[EXTRAIT]

A la veille des élections législatives finlandaises du 17 avril, retour avec la chercheuse à l'Institut nordique pour les lois environnementales et les minorités Tanja Joona sur une histoire d'amour haine faite pour durer.
Cafebabel.com : Qui sont les Samis à l’origine ? Peut-on encore définir qui est Sami dans la société mixte moderne ?
Tanja Joona : Les Samis sont un peuple autochtone de la Fennoscandie (la péninsule regroupant la Norvège, la Suède la Finlande et la Laponie) et de la Russie. La loi finlandaise définit ce qu’est un Sami. Elle est utilisée auprès du Parlement Sami (l’organe représentatif des Sami), afin qu’une personne s’identifiant comme telle puisse devenir électeur de cette instance. En Finlande, cette échéance électorale permet de recenser régulièrement la population Sami : actuellement, elle est d’environs 9200 personnes. Le problème émerge alors de savoir si tous les Samis sont bien recensés dans ce cadre précis. En Suède et en Norvège, par exemple, l’estimation du nombre total des Samis est supérieure aux simples inscrits sur les listes électorales. La définition de ce qu’est un Sami est un problème difficile qui a été beaucoup débattue.
Cafebabel.com : L’histoire entre les communautés finlandaise et Sami est douloureuse et complexe. Quelle est la situation actuelle des Sami dans la société finlandaise ?
Tanja Joona : Le niveau de vie des Samis actuellement ne diffère plus vraiment de celui de l’ensemble de la société. Dans le nord de la Finlande, les conditions sociales et d’emploi sont les mêmes pour tous les habitants. Certains Samis ont encore un mode de vie traditionnel, basé sur l’élevage des rennes, la pêche et la chasse, tout comme nombre d’autres habitants de la région lapone. Plus de la moitié de ces 9200 personnes vivent en dehors du territoire Sami, un territoire dans lequel la législation leur garantit l’autonomie culturelle. D’importantes communautés Sami peuvent être trouvées dans les villes du Sud de la Finlande. : Rovaniemi, Oulu et Helsinki. Dans ces villes, les Samis observent le même mode de vie social et professionnel que les Finlandais. Les enfants peuvent y suivre des enseignements de la langue Sami, dans les crèches et à l’école.
Cafebabel.com : La Finlande est signataire d’un grand nombre de conventions reconnaissant les droits fondamentaux des Sami. Pourtant, la Convention n°169, semble poser plus de problème. Le 1er janvier 2011, les dirigeants finlandais ont encore voté contre sa ratification. Pourquoi un tel blocage ?
Tanja Joona : La Convention ILO stipule dans son article 14 l’obligation pour l’Etat de reconnaître « aux peuples concernés le droit de propriété et de possession de leurs territoires traditionnellement occupés ». Le débat en Finlande consiste à savoir si l’article entend par là réellement la « propriété », ou s’il est plutôt question d’ « administration », ou même d’usufruit plus important encore pour les éleveurs de rennes. La propriété est un droit très fort au niveau de l’Etat, et il lui serait difficile de concéder une part si grande de ses revenus économiques à une minorité de la population.

[/EXTRAIT]
[ENTRÉES FOURNIES]

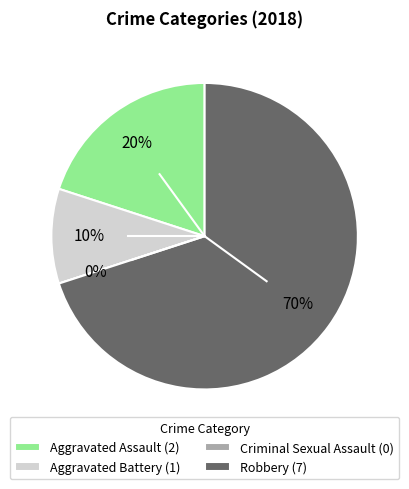

Which slice is the smallest?

Criminal Sexual Assault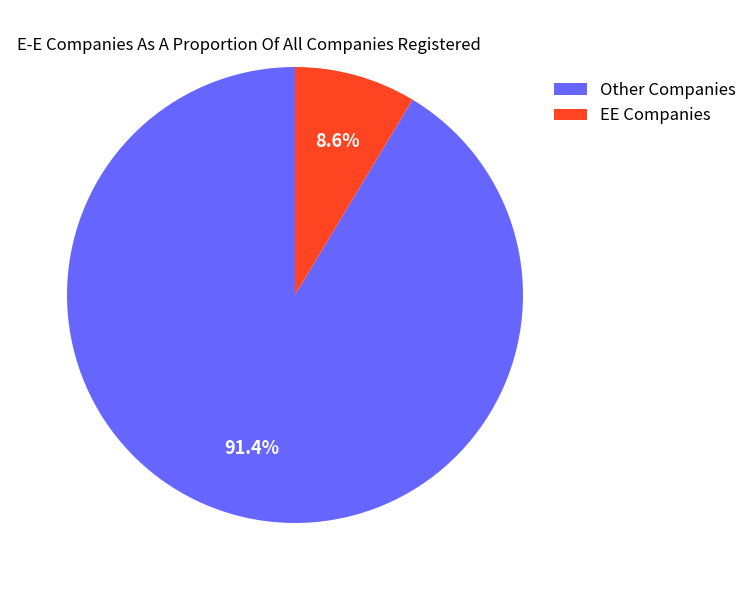

Is there a majority slice in this chart?

Yes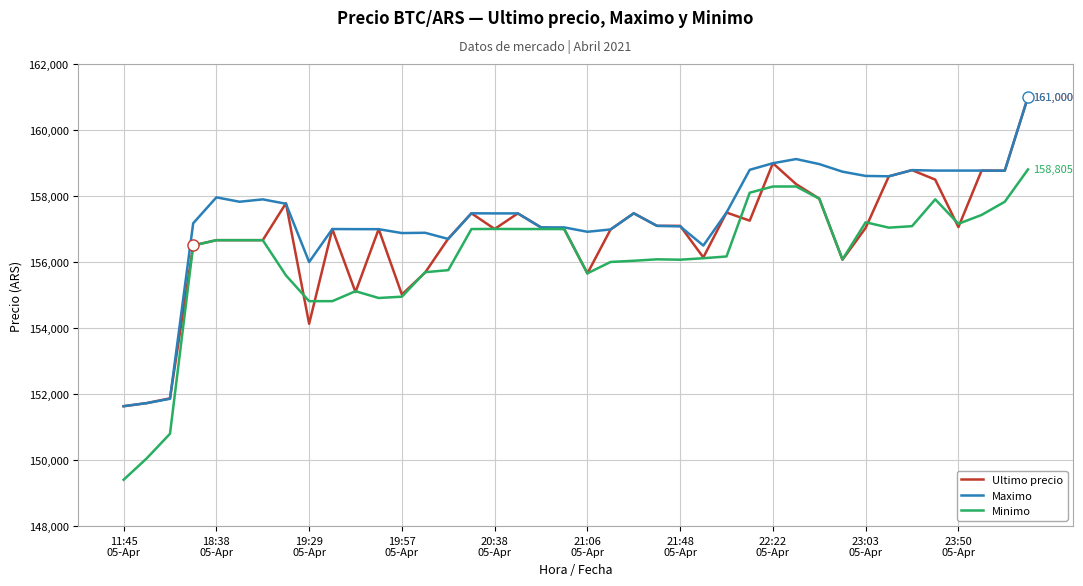

List the series in order of their overall mean, highest first.

Maximo, Ultimo precio, Minimo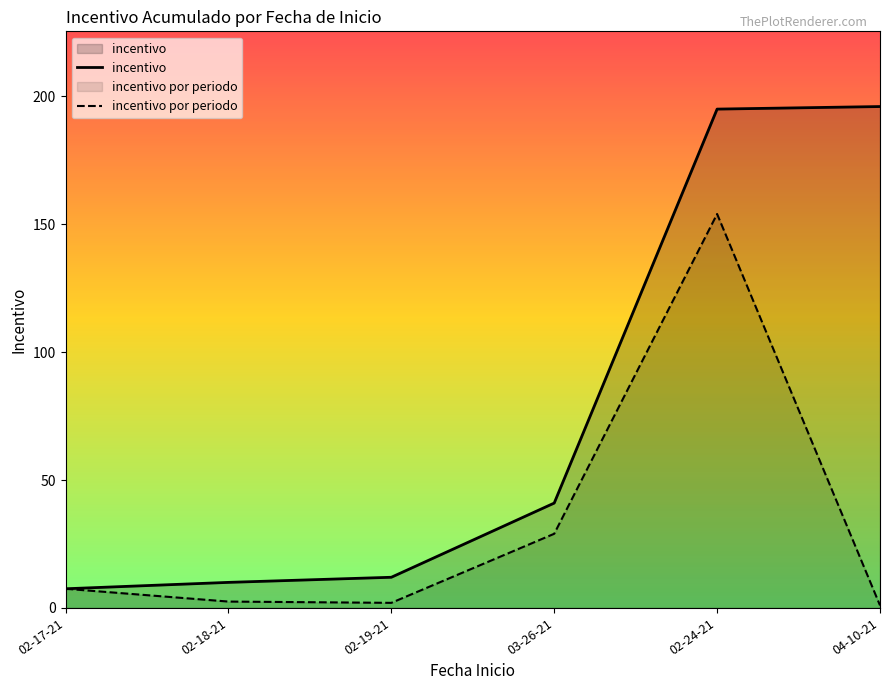

True or false: incentivo por periodo has a value of 2.5 at 02-18-21.

True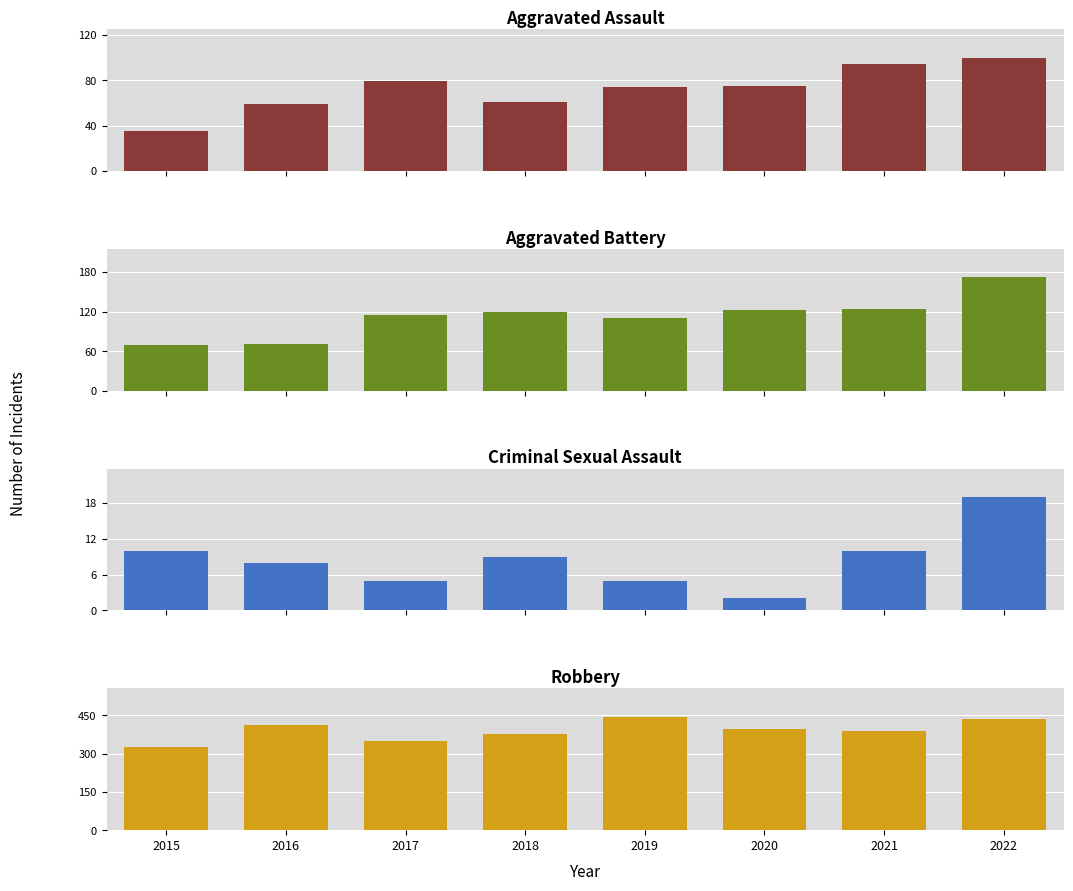

Reading left to right, transcribe all the data shown in this chart.

Aggravated Assault: 2015=35	2016=59	2017=79	2018=61	2019=74	2020=75	2021=94	2022=100
Aggravated Battery: 2015=70	2016=71	2017=115	2018=120	2019=110	2020=122	2021=124	2022=172
Criminal Sexual Assault: 2015=10	2016=8	2017=5	2018=9	2019=5	2020=2	2021=10	2022=19
Robbery: 2015=324	2016=413	2017=349	2018=378	2019=444	2020=398	2021=390	2022=437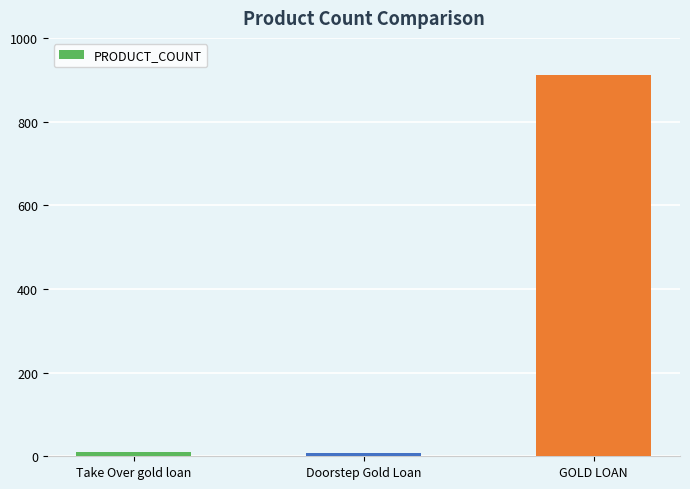

Where is the data nearest to the value 459?

Take Over gold loan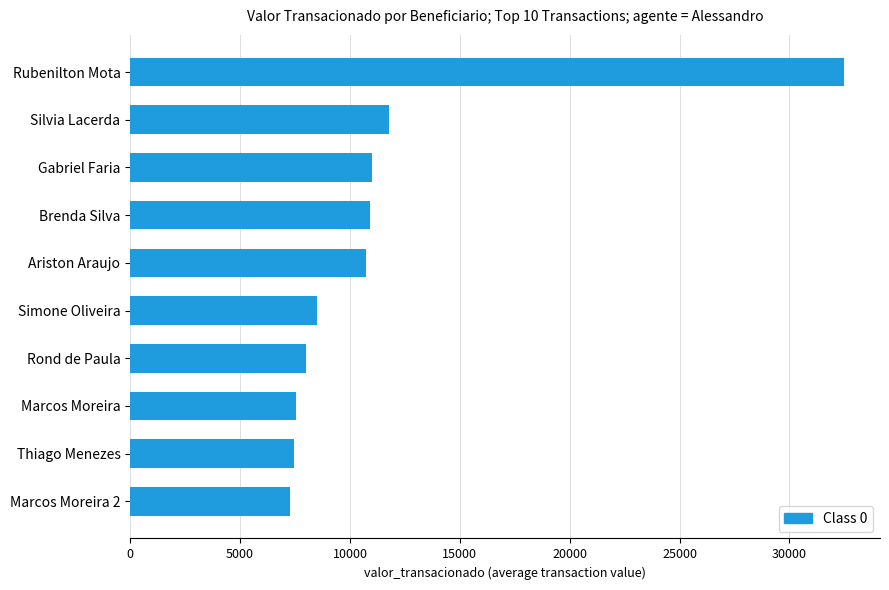

Is it true that the value at Marcos Moreira 2 is 3337.5?

False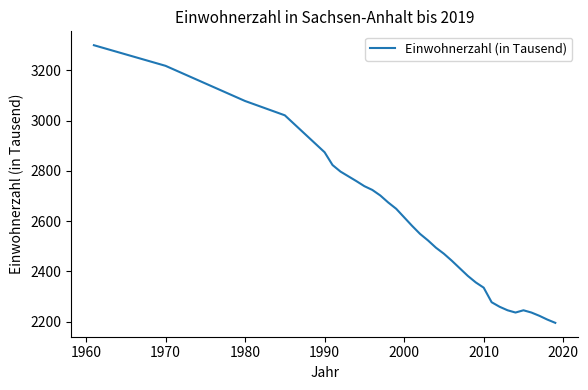

What is the minimum value shown in the chart?

2195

[/ENTRÉES FOURNIES]

TÂCHE DEMANDÉE. Reproduisez mot pour mot le passage de l'entretien sur les Samis qui débute aux mots "Tanja Joona : Les" et s'arrête après "été beaucoup débattue.".

RÉPONSE RÉDIGÉE.
Tanja Joona : Les Samis sont un peuple autochtone de la Fennoscandie (la péninsule regroupant la Norvège, la Suède la Finlande et la Laponie) et de la Russie. La loi finlandaise définit ce qu’est un Sami. Elle est utilisée auprès du Parlement Sami (l’organe représentatif des Sami), afin qu’une personne s’identifiant comme telle puisse devenir électeur de cette instance. En Finlande, cette échéance électorale permet de recenser régulièrement la population Sami : actuellement, elle est d’environs 9200 personnes. Le problème émerge alors de savoir si tous les Samis sont bien recensés dans ce cadre précis. En Suède et en Norvège, par exemple, l’estimation du nombre total des Samis est supérieure aux simples inscrits sur les listes électorales. La définition de ce qu’est un Sami est un problème difficile qui a été beaucoup débattue.